Aug 21, 2011

Vietnam - A problem of epidemic proportions


It is well known in Vietnam that localities and management agencies are usually reluctant to make announcements when epidemics occur, fearing that it will affect their reputation and achievements in the field of health.

Some try to delay the announcement as long as possible, while others try to cover it, prohibiting media from reporting the outbreak.

Actually, at review meetings held after an epidemic ends, one of the listed reasons for its rapid and critical development, leading to huge damages and costs, is the slow response of local governments and agencies.

This tried and failed ploy is being repeated yet again with the hand-foot-mouth disease (HFMD) that has plagued Vietnam since May, despite the fact that it has already killed 81 people.

The common viral illness that usually afflicts infants and children has so far been contracted by 32,000 people, including adults, which is three times the number of afflictions recorded last year. It has hit many provinces and cities nationwide, and the southern region has been particularly hard hit.

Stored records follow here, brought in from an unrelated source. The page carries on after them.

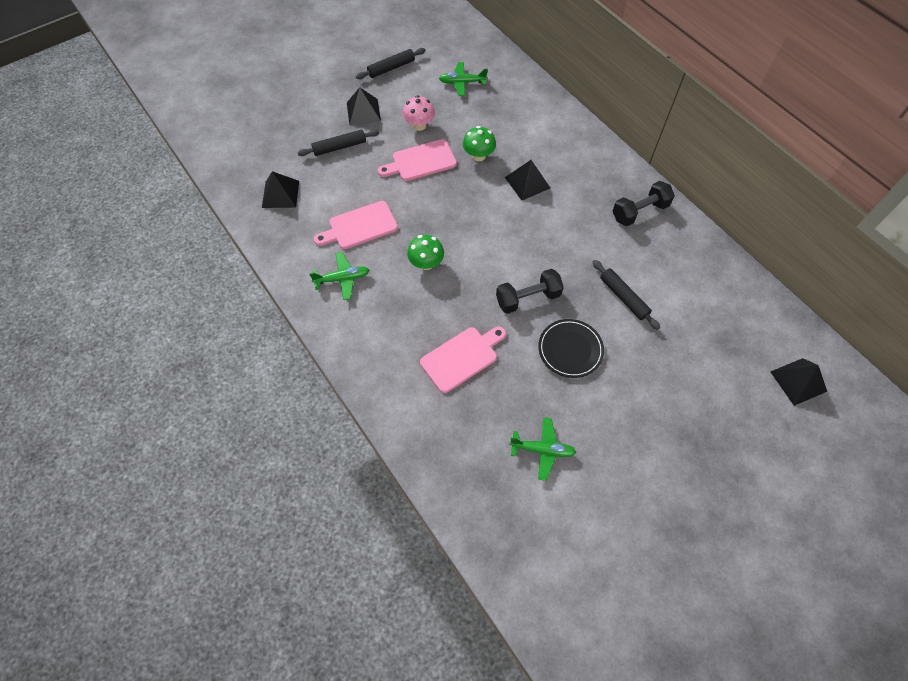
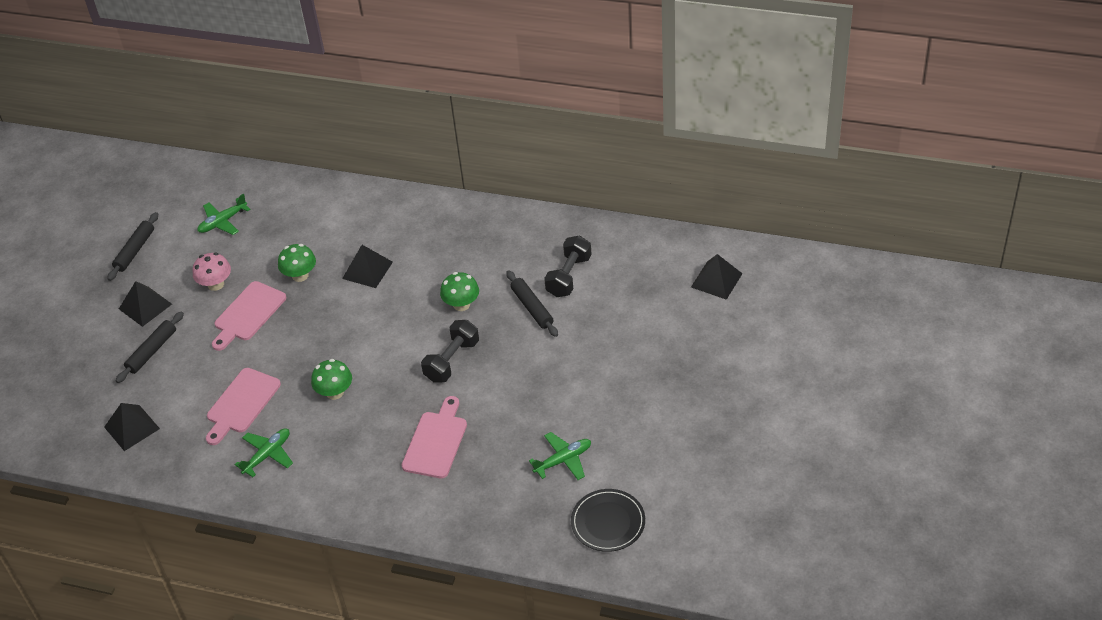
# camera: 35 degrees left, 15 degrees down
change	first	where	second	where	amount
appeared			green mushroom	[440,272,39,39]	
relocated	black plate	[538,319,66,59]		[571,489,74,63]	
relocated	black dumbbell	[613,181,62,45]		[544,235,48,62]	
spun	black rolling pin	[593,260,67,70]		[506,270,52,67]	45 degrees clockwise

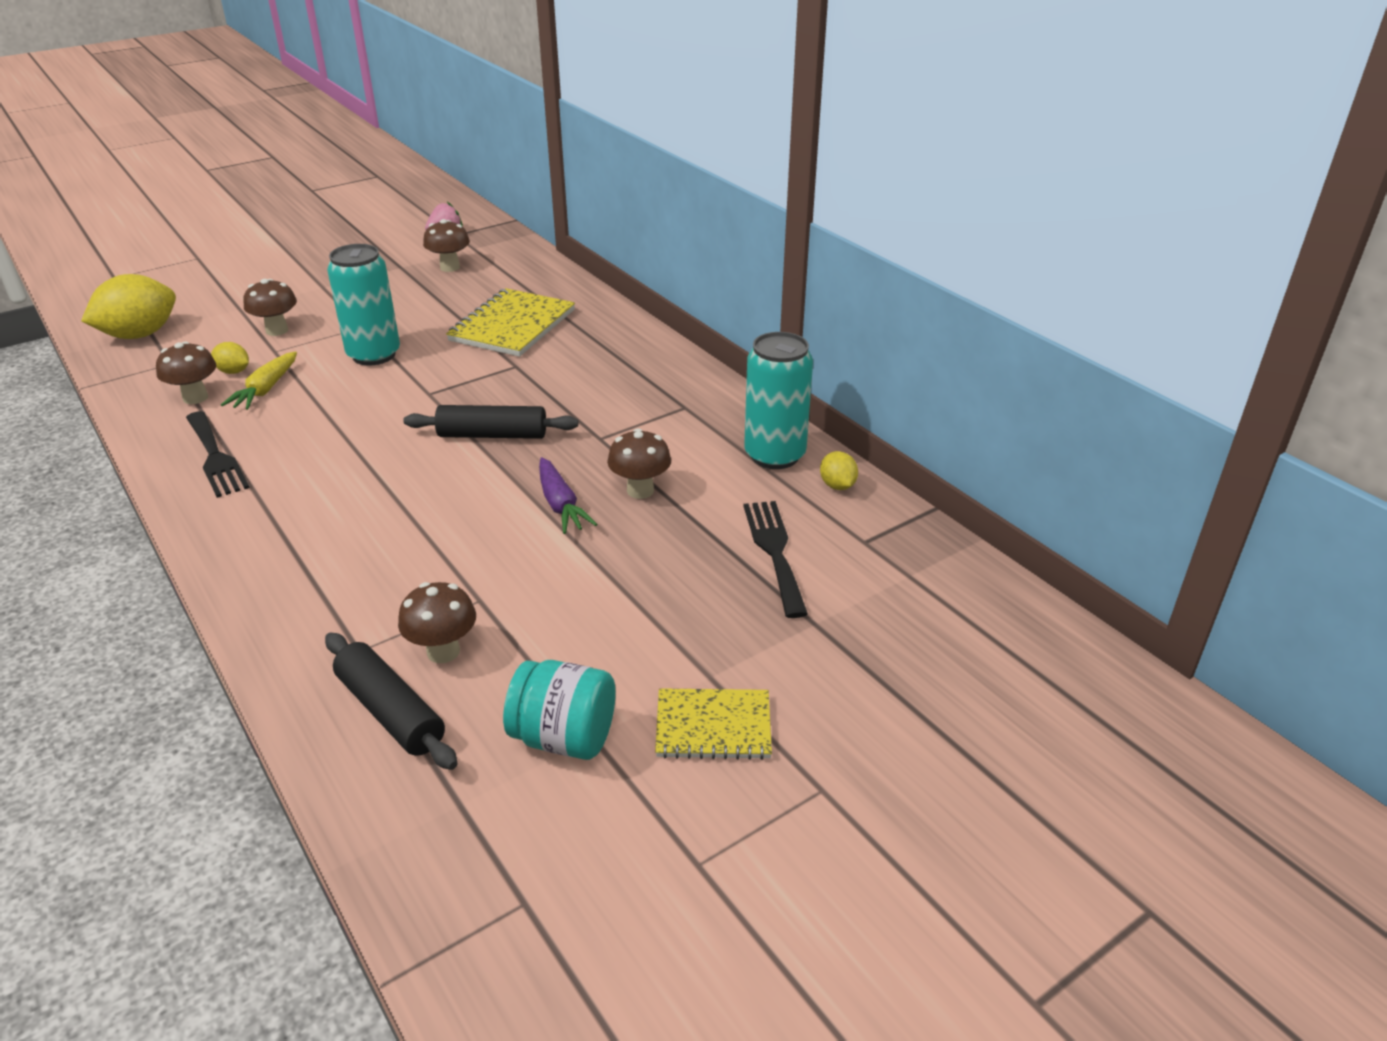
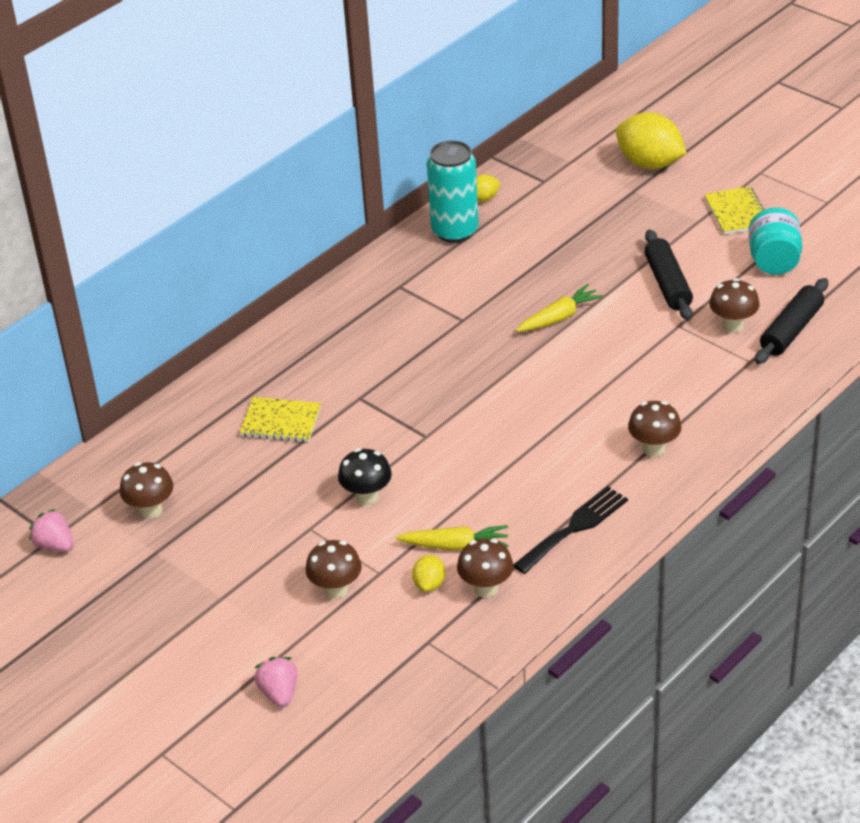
# camera: 100 degrees left, 5 degrees up
change	first	where	second	where	amount
missing	black fork	[743,501,65,117]			
appeared			pink strawberry	[254,657,43,50]	
relocated	yellow lemon	[81,274,95,65]		[616,112,70,57]	
relocated	black rolling pin	[403,405,175,34]		[644,230,49,90]	
relocated	brown mushroom	[607,428,64,71]		[628,401,53,56]	
exchanged	turquoise can	[327,244,73,122]	black mushroom	[338,448,54,58]	
colour	purple carrot	[539,457,58,77]	yellow carrot	[516,284,88,48]	
size	yellow notebook	[446,288,129,69]		[240,397,81,46]	x0.63

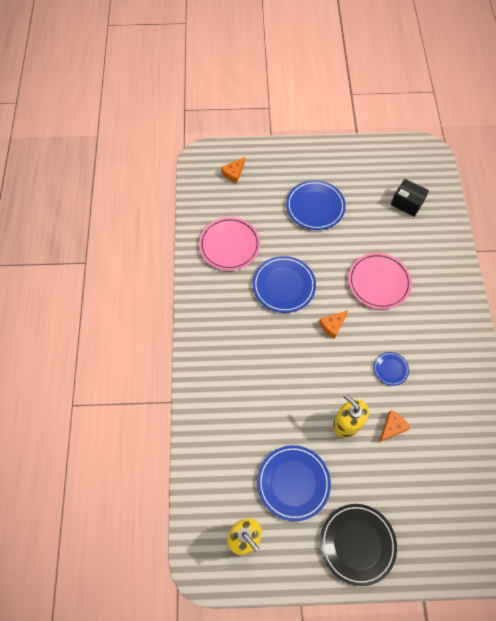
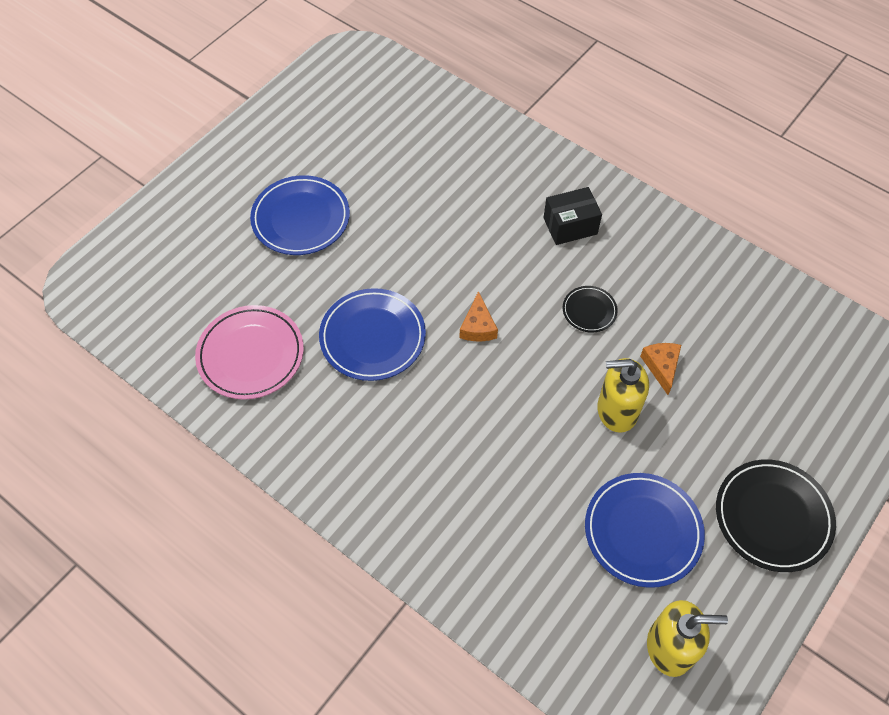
# camera: 50 degrees left, 5 degrees down
change	first	where	second	where	amount
missing	orange cheese	[221,157,24,26]			
missing	pink plate	[348,253,64,56]			
relocated	black box	[391,179,38,38]		[543,187,59,58]	
colour	blue plate	[374,352,35,34]	black plate	[563,286,55,47]	

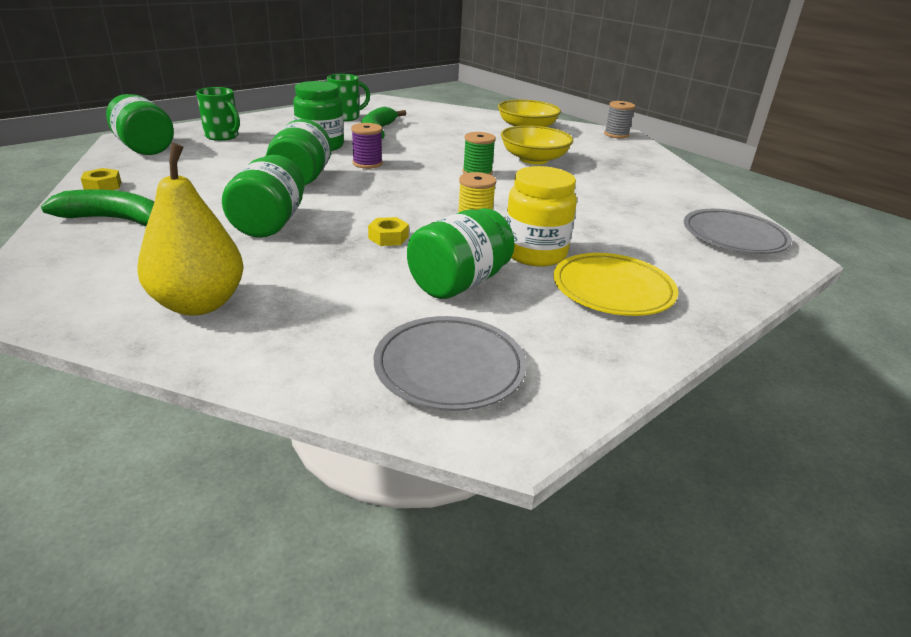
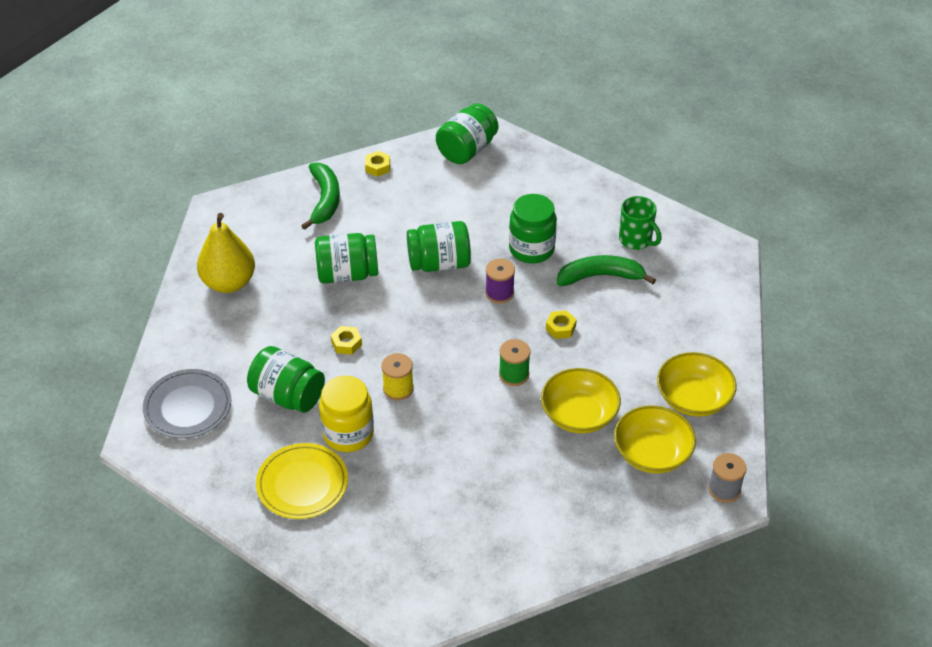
# camera: 80 degrees right, 15 degrees up
change	first	where	second	where	amount
missing	green mug	[196,87,44,54]			
missing	grey plate	[684,209,108,45]			
appeared			yellow nut	[546,310,31,29]	
appeared			yellow bowl	[614,406,82,67]	

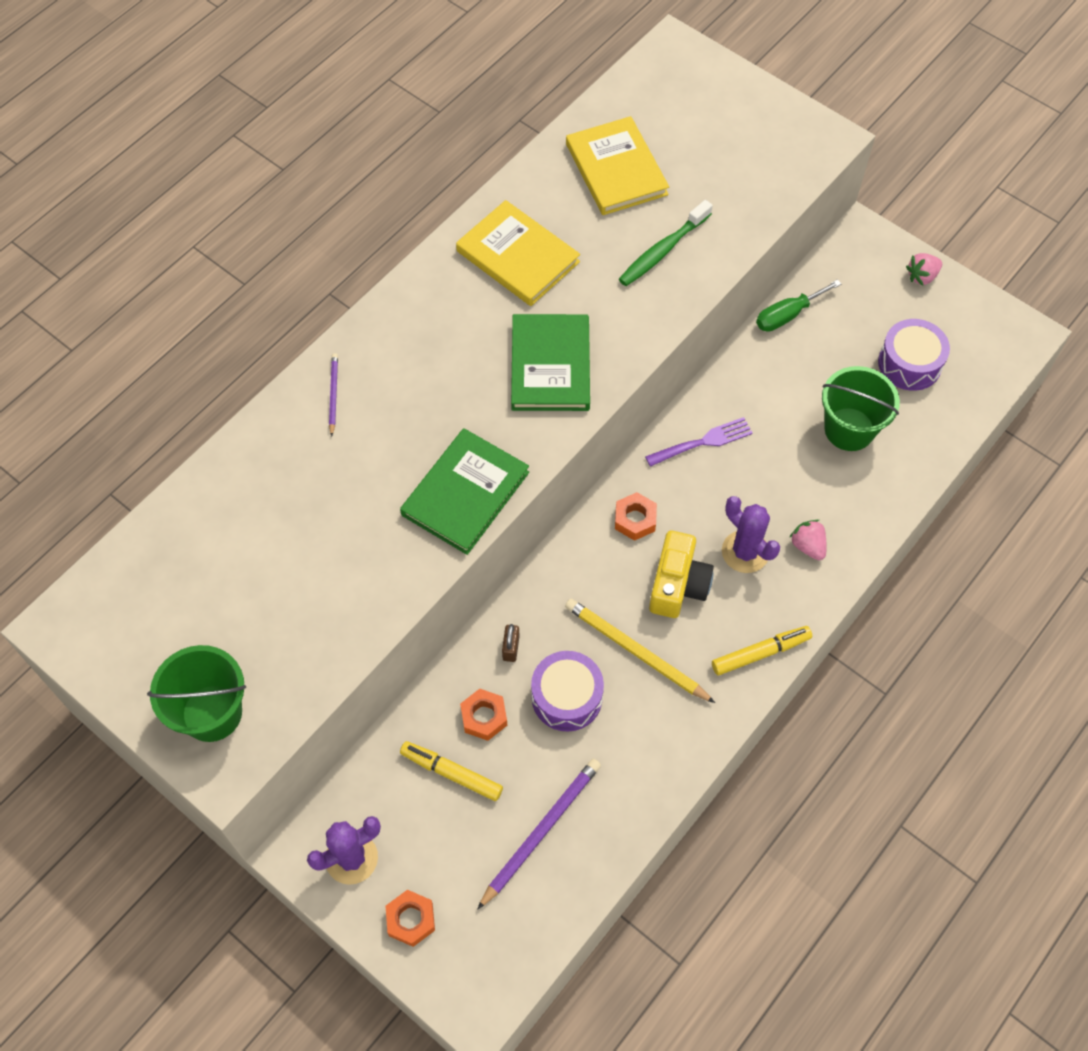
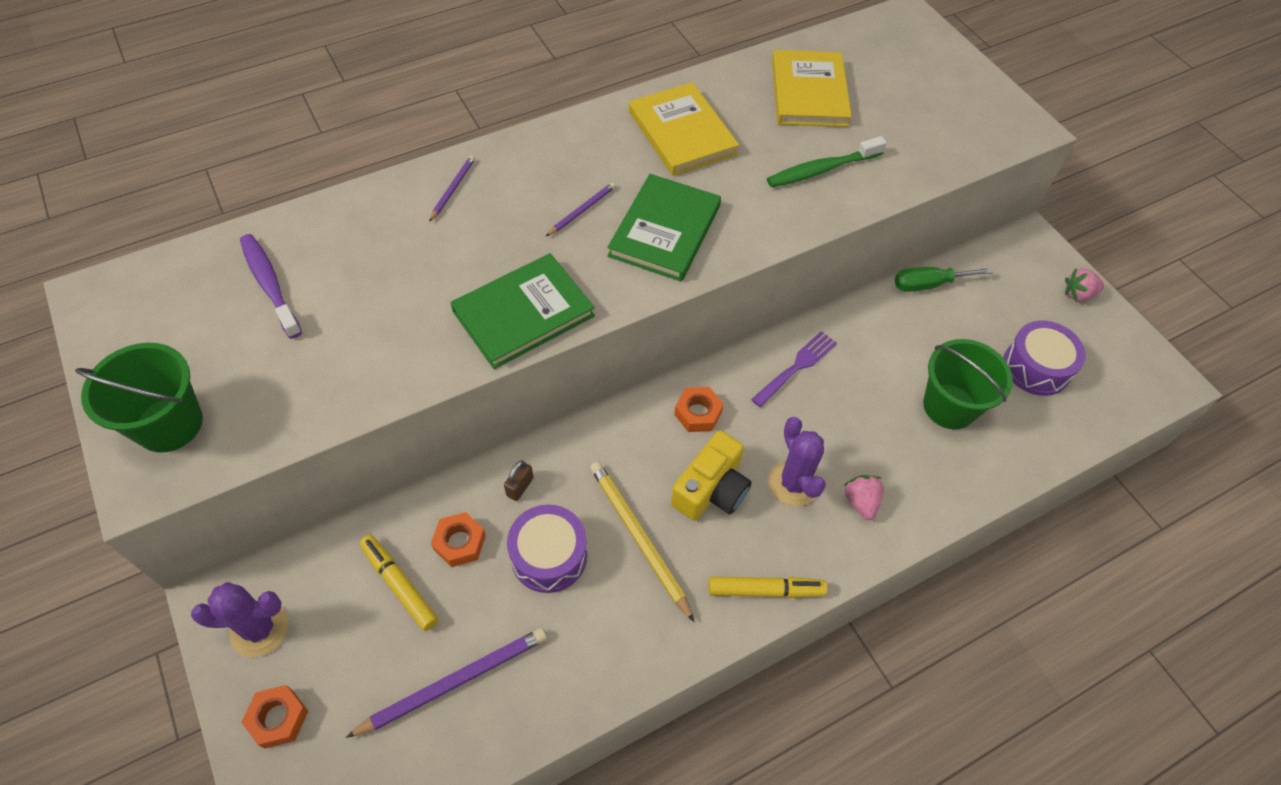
# camera: 20 degrees right, 5 degrees down
change	first	where	second	where	amount
appeared			purple toothbrush	[240,234,62,105]	
appeared			purple pencil	[546,182,70,54]	
spun	purple fork	[645,417,108,50]		[751,331,86,76]	45 degrees counterclockwise

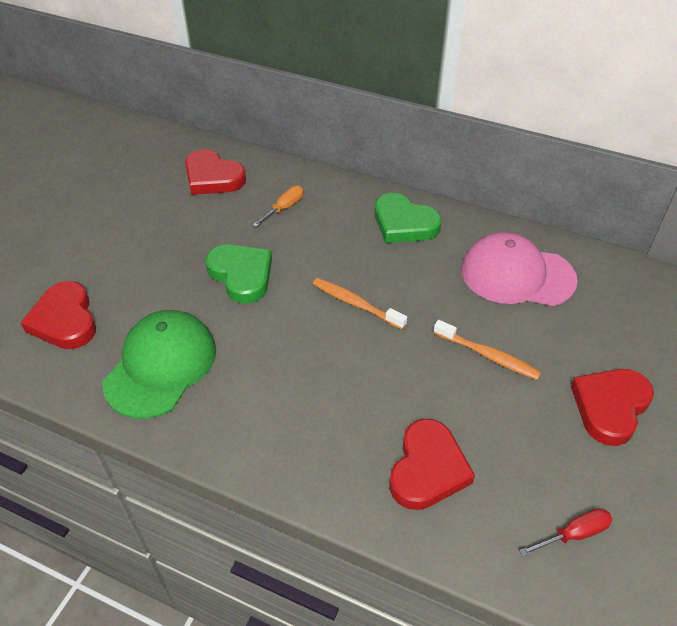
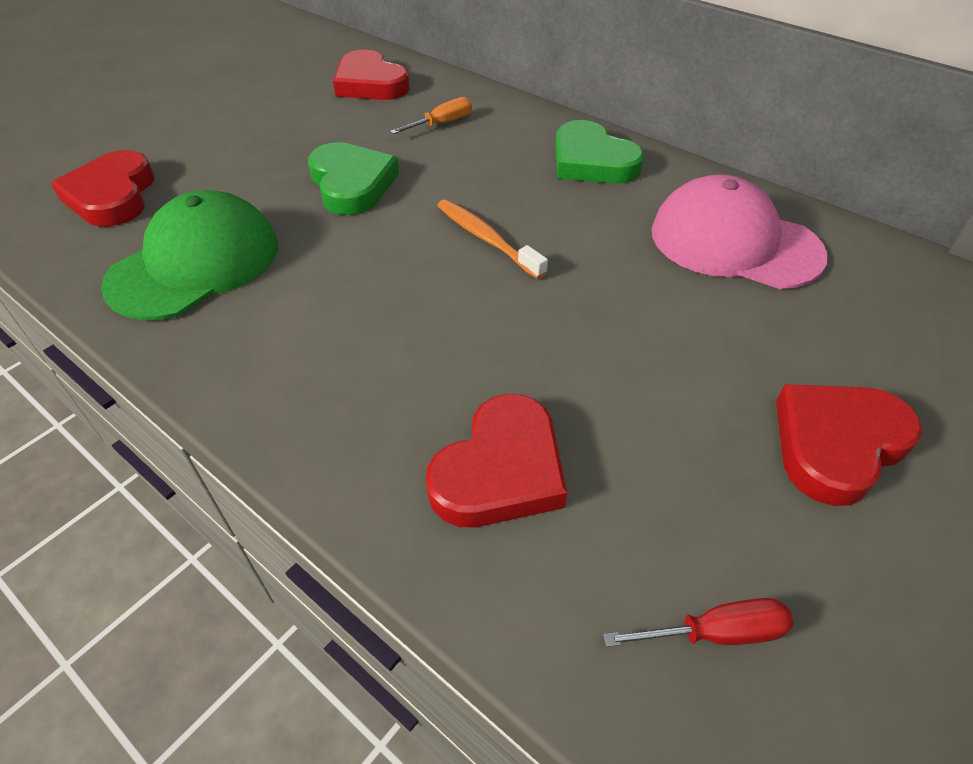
# camera: 15 degrees right, 0 degrees up
change	first	where	second	where	amount
missing	orange toothbrush	[433,320,108,60]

Some localities have seen stupefying increases in the number of cases compared to last year, like Vinh Long (803 percent) and Tay Ninh (753 percent).

However, none of the affected localities have announced that the HFMD outbreak has turned into an epidemic.

Trinh Quan Huan, deputy minister of health, said with no locality making the announcement, the Ministry of Health is constrained. Under regulations, the ministry can announce a national epidemic only after at least two provinces do so locally.

In other words, all agencies and governments had been delaying a proper response to the disease, unwittingly or otherwise, until earlier this week when, at a meeting in Ho Chi Minh City, Health Minister Nguyen Thi Kim Tien urged the city’s Department of Preventive Health and Environment to announce an HFMD epidemic.

“The epidemic is no longer threatening to break out, it has actually started,” Tien said.
The minister’s action came late, but it’s still better than never, because the longer agencies and governments delay making such important announcements, the worse the situation will become.

If no epidemic is announced, it means that provincial hospitals won’t be equipped with specific equipment and medication for treatment and prevention. In the end, all HFDM patients would have to be transferred to bigger hospitals, like those in HCMC, where specific medication for patients in critical condition are available.

In fact, many patients have already been transferred, crowding urban hospitals.
Dr. Truong Huu Khanh, head of the infectious diseases department of HCMC Children Hospital No. 1 told Saigon Tiep Thi that such transfers cost people a great deal of energy and money.

However, that is not the worst consequence.
Without related agencies’ heightening public awareness of an epidemic, many people will not pay enough attention to it, decreasing the effectiveness of all preventive efforts and measures.
This means the likelihood of the disease growing to almost unmanageable proportions and many more people paying for the mismanagement with their lives.